The property, which had fallen into administration, was acquired by Tikehau Capital and partner Areli Real Estate well below its historic value. The plan is to replace it with higher value residential, office and retirement uses, and regenerate the town center. The new scheme will include 346 new homes and 307 senior living homes – as well as 30,000 square meters of new office space and up to 60 shops and restaurants.
Similarly, Native Land has recently embarked on a strategy to acquire town center retail assets for repurposing and redevelopment. Its most recent acquisition is a former Debenhams department store in Guildford, a town located 27 miles south-west of London, where the UK property developer is consulting on options for a residential-led mixed-use scheme.
“As the UK high street evolves, opportunities naturally present themselves to reposition and repurpose redundant assets to ensure the continued enlivenment of the town center,” says Robert Harris, managing director of acquisitions at Native Land.
Location and scale
Finding the right locations for schemes with residential as the main income driver is crucial. “We have tended to focus on redevelopment opportunities in fundamentally robust UK towns and cities, with strong demographics and access to key UK conurbations,” Harris explains.
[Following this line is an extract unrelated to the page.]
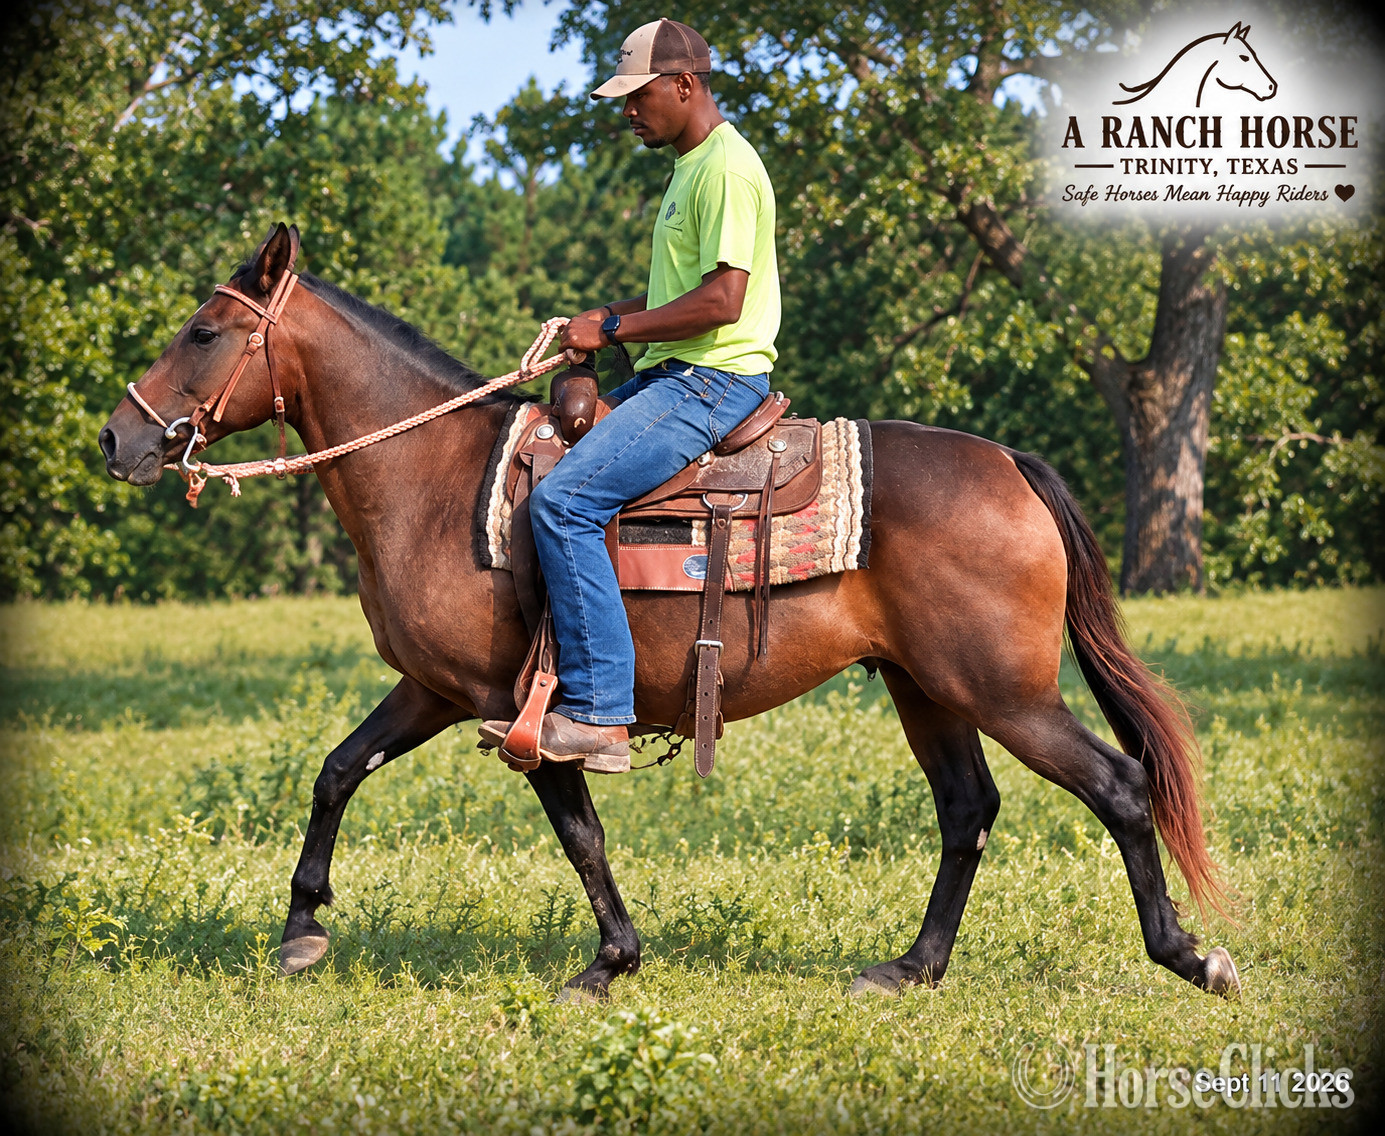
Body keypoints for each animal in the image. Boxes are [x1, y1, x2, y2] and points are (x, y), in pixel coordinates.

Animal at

“We also consider the potential for operator-led demand, for student, senior-living or build-to-rent products, so we look for an affluent professional catchment, perhaps a strong university location, or downsizers seeking a home for the next stage of their lives. Not every building or site may be physically suitable for conversion or redevelopment, and in particular it needs to provide a scheme of sufficient scale.”
Also, for Daljit Sandhu, co-founder and chief operating officer of lender Précis Capital Partners, which specializes in residential developments, scale is key when it comes to backing retail-to-residential projects. “If it’s a repurpose, it needs to have a certain scale for us, especially if you want to convert it to any of the operational real estate assets like student or private rented accommodation – they work best when there’s a hundred units or more because they can benefit from the communal spaces and back-of-house investment in M&E [mechanical and electrical systems] and service amenities.”
Sandhu expects that if there is a wave of financings for such projects across the UK, it will be seen within the next 12-18 months, as it takes time for investors to work out the situations and get the planning approval before financing opportunities present to lenders.
Other lenders are seeing opportunity in the sub-£50 million ($71 million; €58 million) lending market to back residential conversions in the smaller single unit type of retail, as the pandemic rushes the demise of the high street.
“We’ll see a lot of repurposing of ground-floor outlet-type properties in exchange for enhanced planning from local authorities for the upper parts,” says Ben Barbanel, head of debt finance at OakNorth Bank. “For example, say you have a retail shop with some space above, the council may say it’ll grant permission to develop flats above if you give the council the space on the ground floor for something like a council office or a community center.”
Whether it is through struggling retail, hotel or office assets, more conversions into residential accommodation will arise globally. In that sense, market participants are optimistic this repurposing play will be a problem-solving opportunity, one that not only enhances market values, but also meets occupiers’ housing needs.